In these times of crisis junior staff members did the work of orthopaedic surgeons. Roads to larger medical centres were often closed because of mines, and helicopters were unable to travel in darkness. So all versions of trauma, all versions of burns, surrounded the trainees. There were only four neurosurgeons in the country: two brain surgeons in Colombo, one in Kandy and one in the private sector-but he had been kidnapped a few years earlier.

Meanwhile, far away in the south, there were other interruptions. Insurgents entered the Ward Place Hospital in Colombo and killed a doctor and two of his assistants. They had come looking for one patient. ‘Where is so and so?’ they had asked. ‘I don’t know.’ There was bedlam. After finding the patient, they pulled out long knives and cut him to pieces. Then they threatened the nurses and demanded they not come to work anymore. The next day the nurses returned, not in uniforms but in frocks and slippers. There were gunmen on the roof of the hospital. There were informers everywhere. But the Ward Place Hospital remained open.

There was little of that kind of politics in the base hospitals. Gamini and his assistants, Kasan and Monica, managed a quick nap in the doctors’ lounge when they could. Half the time curfews kept them from going home. Gamini wasn’t able to sleep, in any case. He hadn’t come down yet from the pills he had recently started taking, the adrenaline still in him though his brain and motor senses were exhausted, so he would walk outside into the night under the trees. There would be a few people smoking, relatives of the wounded. He had no wish for contact, there was just his blood racing. He came back inside and picked up a paperback and stared at a page as if it were a scene on another planet. Finally he would go again to the children’s ward to find a bed where he was a stranger and felt safer. A few mothers would look up with suspicion, concerned to protect their children from this unknown man, like hens, before recognizing him as the doctor who had come to the area two years before, who could never sleep, who climbed now onto a sheetless mattress and lay on his back, still, until his head fell to the left watching the blue light. When he was asleep the desk nurse unlaced his shoes and removed them. He snored loudly, and sometimes it woke the children.

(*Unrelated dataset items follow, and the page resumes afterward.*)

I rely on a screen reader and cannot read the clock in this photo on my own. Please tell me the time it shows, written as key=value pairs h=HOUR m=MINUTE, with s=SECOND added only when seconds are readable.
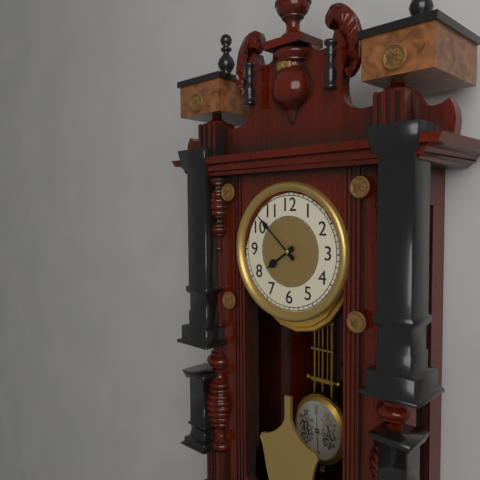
h=7 m=52
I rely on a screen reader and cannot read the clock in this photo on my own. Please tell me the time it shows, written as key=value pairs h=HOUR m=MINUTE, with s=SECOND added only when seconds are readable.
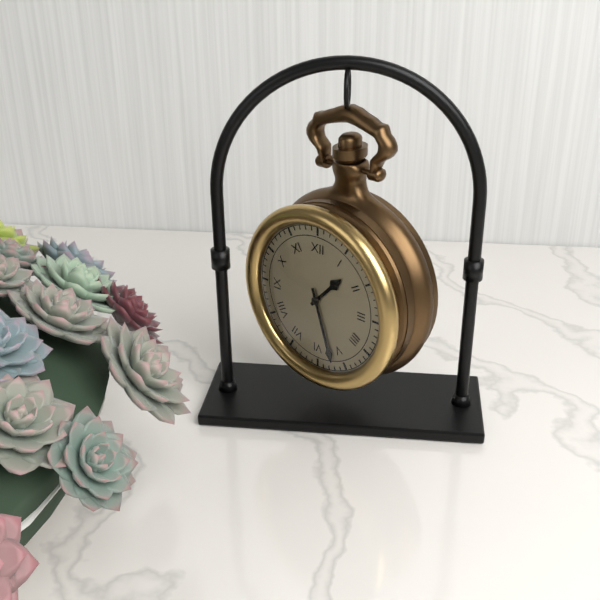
h=1 m=27
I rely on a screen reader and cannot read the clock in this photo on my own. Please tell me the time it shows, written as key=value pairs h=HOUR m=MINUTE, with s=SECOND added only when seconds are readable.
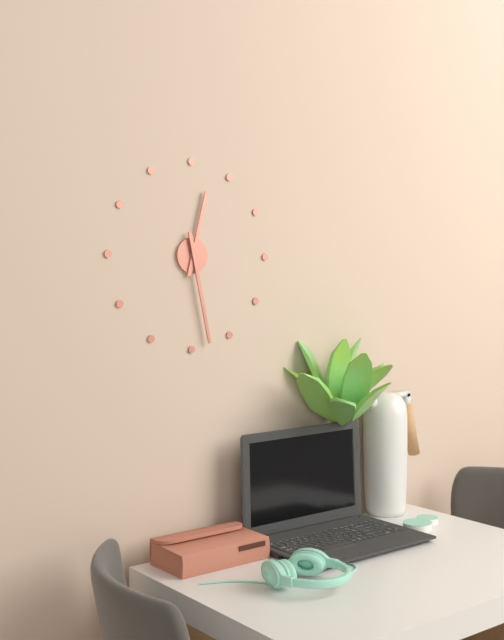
h=12 m=28
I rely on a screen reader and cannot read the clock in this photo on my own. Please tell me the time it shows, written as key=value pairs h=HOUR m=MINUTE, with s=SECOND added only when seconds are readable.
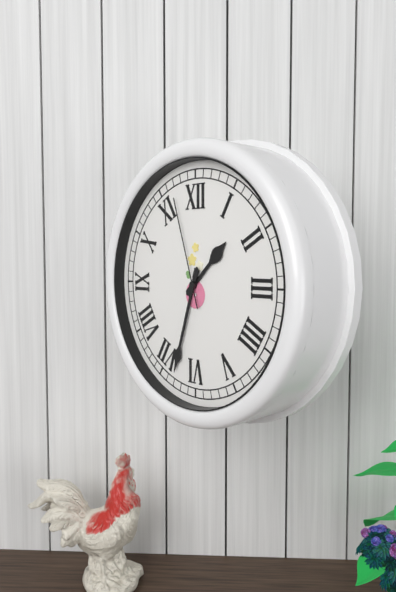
h=1 m=33 s=57
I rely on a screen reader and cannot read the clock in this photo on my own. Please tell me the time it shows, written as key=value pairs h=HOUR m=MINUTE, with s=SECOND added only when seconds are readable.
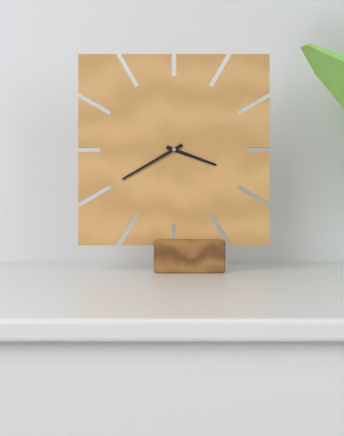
h=3 m=40
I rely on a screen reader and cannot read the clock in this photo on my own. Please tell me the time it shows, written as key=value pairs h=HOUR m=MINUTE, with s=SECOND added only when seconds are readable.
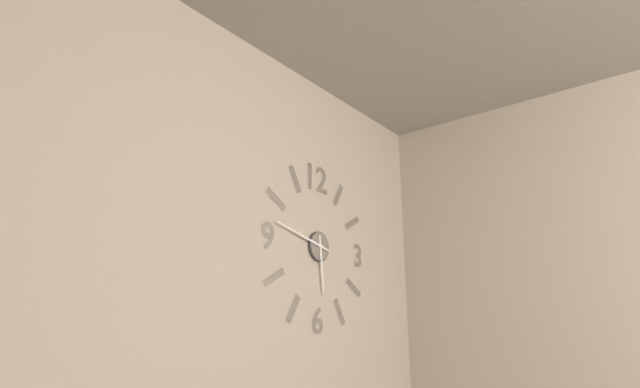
h=5 m=47
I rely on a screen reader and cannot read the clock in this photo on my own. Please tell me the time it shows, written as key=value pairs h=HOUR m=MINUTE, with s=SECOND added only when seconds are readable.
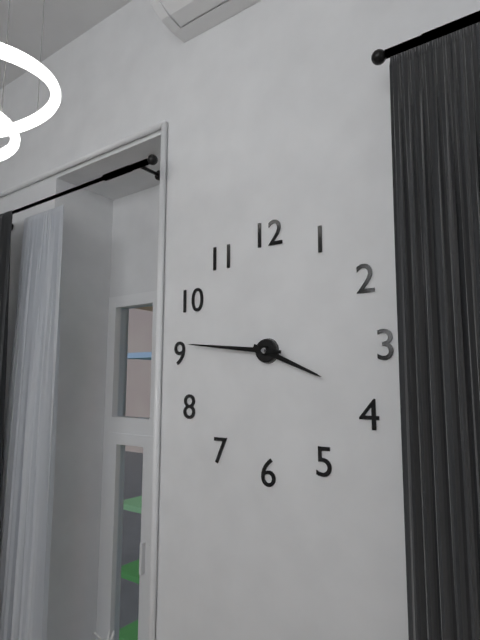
h=3 m=46
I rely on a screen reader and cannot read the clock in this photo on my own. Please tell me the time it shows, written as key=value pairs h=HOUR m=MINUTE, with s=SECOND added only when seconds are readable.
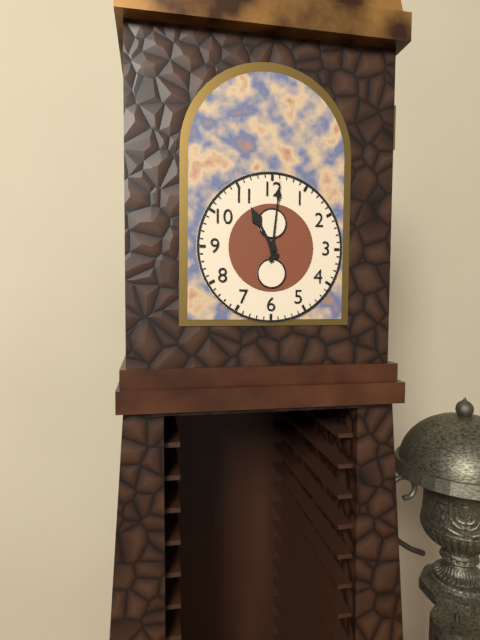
h=11 m=1
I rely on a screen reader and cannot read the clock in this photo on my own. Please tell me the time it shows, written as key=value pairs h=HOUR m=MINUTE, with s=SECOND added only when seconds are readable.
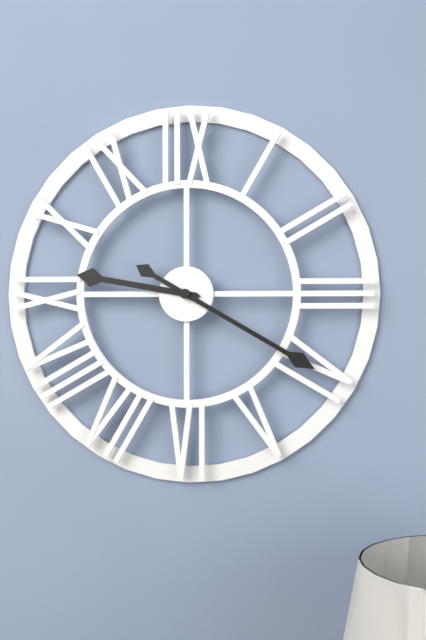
h=9 m=20
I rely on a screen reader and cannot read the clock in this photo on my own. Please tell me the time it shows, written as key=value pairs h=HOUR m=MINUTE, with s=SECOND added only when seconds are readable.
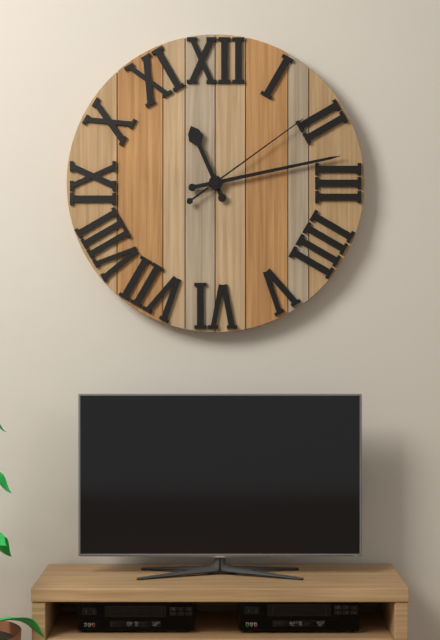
h=11 m=13 s=9
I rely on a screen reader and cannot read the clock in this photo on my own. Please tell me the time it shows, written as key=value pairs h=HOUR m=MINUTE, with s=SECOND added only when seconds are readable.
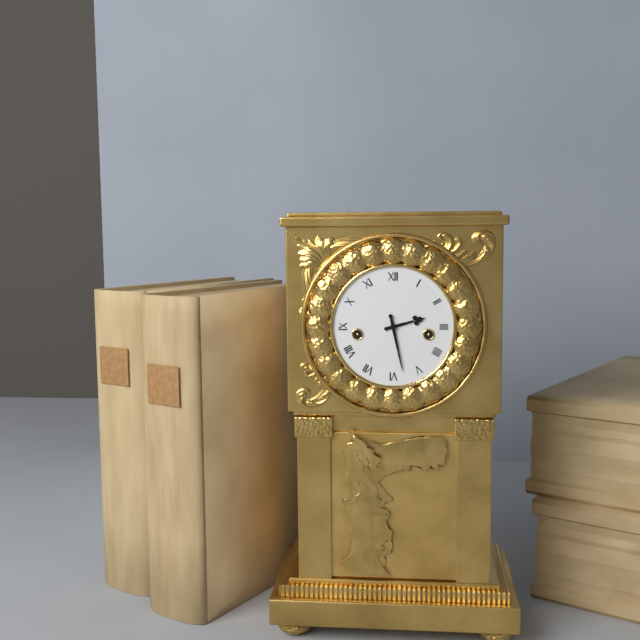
h=2 m=28
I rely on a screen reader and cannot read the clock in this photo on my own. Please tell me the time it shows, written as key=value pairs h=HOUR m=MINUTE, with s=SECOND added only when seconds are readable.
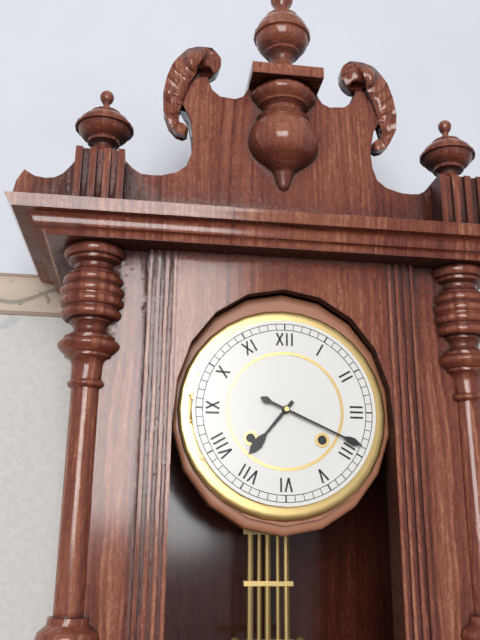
h=7 m=19
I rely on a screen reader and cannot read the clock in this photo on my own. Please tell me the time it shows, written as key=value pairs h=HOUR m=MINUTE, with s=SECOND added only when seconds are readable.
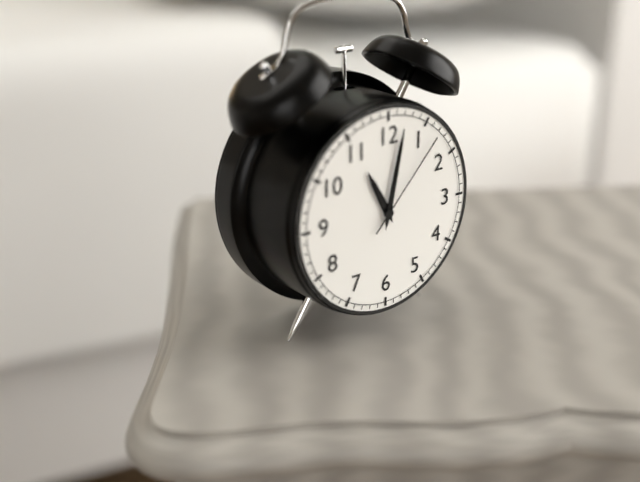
h=11 m=2 s=7
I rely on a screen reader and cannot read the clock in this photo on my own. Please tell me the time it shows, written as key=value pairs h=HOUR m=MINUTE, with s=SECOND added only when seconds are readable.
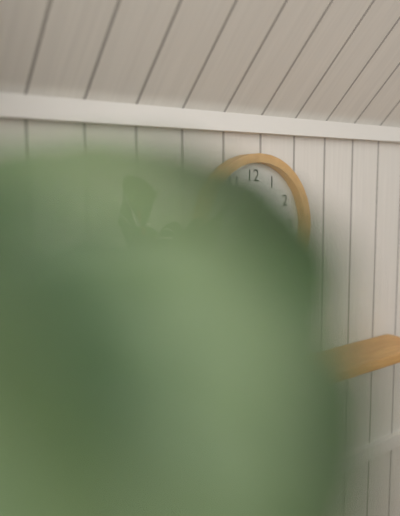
h=12 m=46
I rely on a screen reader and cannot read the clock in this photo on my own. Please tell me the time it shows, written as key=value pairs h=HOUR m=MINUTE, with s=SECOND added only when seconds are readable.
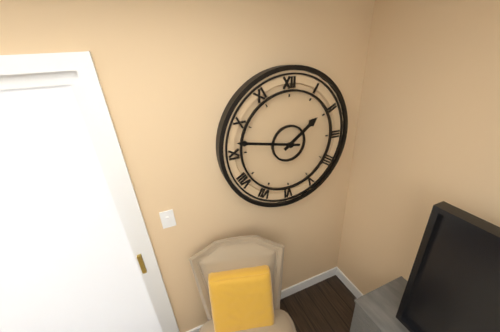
h=1 m=47
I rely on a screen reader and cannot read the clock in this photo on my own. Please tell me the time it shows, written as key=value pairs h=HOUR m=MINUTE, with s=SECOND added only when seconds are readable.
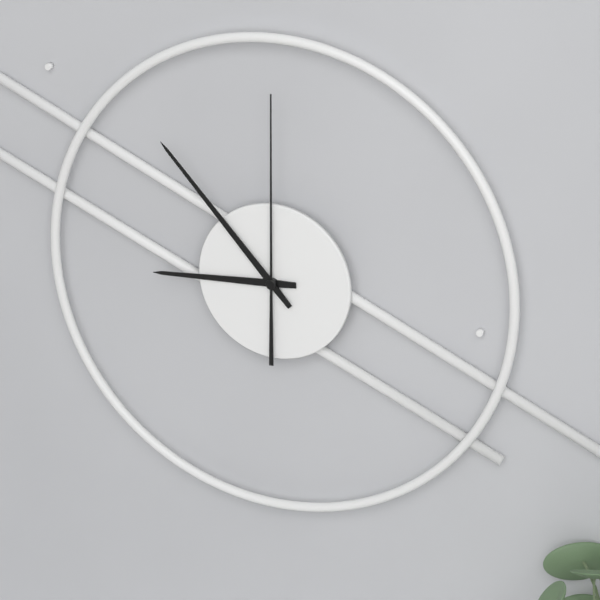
h=8 m=53 s=0
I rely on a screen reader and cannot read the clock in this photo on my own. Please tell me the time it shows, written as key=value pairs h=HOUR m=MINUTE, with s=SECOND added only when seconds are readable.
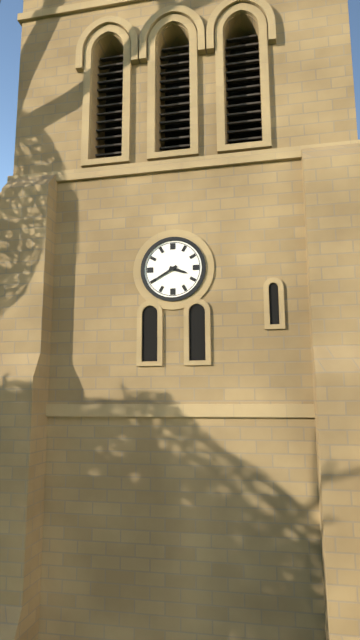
h=3 m=40
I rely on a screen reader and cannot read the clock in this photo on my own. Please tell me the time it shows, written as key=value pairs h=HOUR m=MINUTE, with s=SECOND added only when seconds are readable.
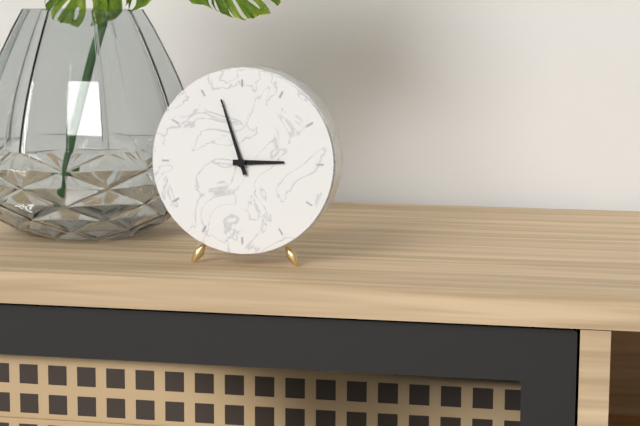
h=2 m=57
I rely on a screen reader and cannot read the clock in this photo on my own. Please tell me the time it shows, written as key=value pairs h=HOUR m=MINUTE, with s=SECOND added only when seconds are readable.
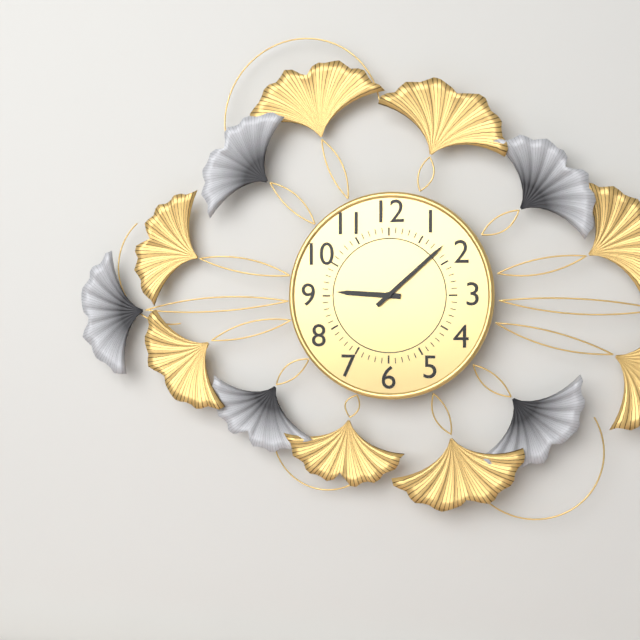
h=9 m=8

He was thirty-four years old then. Things would get worse. By the time he was thirty-six, he was working in Accident Services Hospital in Colombo. ‘Gunshot Services,’ they called it. But he remembered the pediatric wards in the North Central Province, the blue light above that jaundiced child which somehow also comforted him, its specific frequency of 470 to 490 nanometres that all night kept breaking down the yellow pigment. He remembered the books, the four essential medical texts and the stories he never finished reading though he kept them in his hands for hours as he sat in the cane chair trying to rest, trying to come down to some kind of human order, but instead only darkness came down on him in the room, his eyes peering at the pages while his brain stared past them to the truth of their times.